Ending malnutrition: World Food Day
Over the past twenty years the percentage of people who go to bed hungry has fallen from 24% to 14%. It is one of the success stories of our age.
On World Food Day, 16 October, I look at that success and ask – how can we use what we’ve learned to finish the job? Why should any of the remaining 842 million go hungry?
Children in the 1,000 days from conception to their second birthday are particularly susceptible to the lifelong effects of hunger. Malnutrition weakens their immune systems. It stunts their intellects and bodies.
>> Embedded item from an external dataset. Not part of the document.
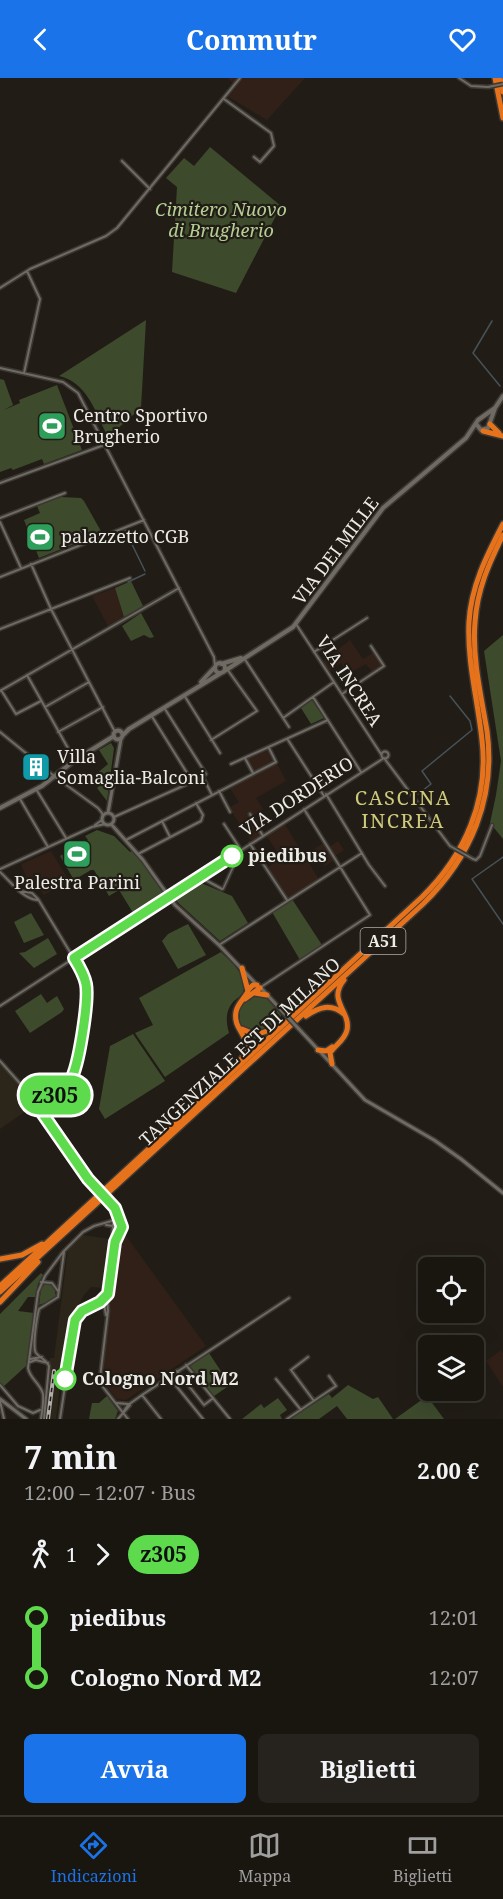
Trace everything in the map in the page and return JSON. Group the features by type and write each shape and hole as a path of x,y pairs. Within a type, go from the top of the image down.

Lack of access to nutritious food is a factor in half of child deaths in the developing world and a meaningful percentage of physical impairments and disabilities.
Poor nutrition is part of a miserable cycle – people trapped in poverty cannot afford to grow or buy the right kinds of food for a healthy, reliable diet. And children who don’t get good food when they are young are more likely to grow up to be poor themselves.
Ethiopia stands out as a country that has already met its Millennium Development Goal target promise of cutting preventable child deaths by two-thirds. On my last trip there, I saw World Vision’s work in a relief feeding centre keeping all of a district’s children alive during a food emergency. I was also pleased to visit sustainable agriculture projects which are ensuring that far more people never reach that state of critical hunger.
“I don’t think I will need any more loans. Now I think I am doing well and I am satisfied that I can feed my children.”
In addition, I met a number of individuals who had received microfinance loans to create small businesses that provided some income to cushion their families from shocks like drought or family sickness. A mother called Abaynesh told me how two $160 loans from World Vision’s microfinance subsidiary, VisionFund, had enabled her to set up a business fattening calves for market. She told me, “I don’t think I will need any more loans. Now I think I am doing well and I am satisfied that I can feed my children.”
In some places, helping families to become reliably food secure requires ingenuity. “Farmer-managed natural regeneration” has emerged over the past several decades as a unique combination of traditional local knowledge and agricultural science where farmers and pastoralists restore trees to the landscape without actually having to plant them – regenerating them from living stumps, roots and seeds that lie dormant in the soil.
Now being promoted by World Vision in 14 countries from the Sahara in West Africa to arid East Africa, the approach has won many awards. In fact, just last month, the United Nations Convention to Combat Desertification recognised this work in its Land For Life awards, describing the scale of its impact as ‘phenomenal’.
With techniques like this, the annual “hungry period” when food supplies are nearly exhausted is shortened and the need for emergency food assistance and the deaths of malnourished children are significantly reduced. Instead, farmers can:
stockpile grains during good years,
harvest fruit and seeds for food and income from trees they have regenerated on their farms,
use pruned branches for firewood; and
improve the fertility of soils, reducing erosion, trapping more water in the soil and protecting young crops.
The number of children who die from preventable causes was cut in half in the last twenty years. We need to increase the momentum to reduce that figure through every possible means, including emergency food relief, microfinance and the cutting edge of agricultural development.
Twenty years from now the number of children who die from preventable causes should be zero!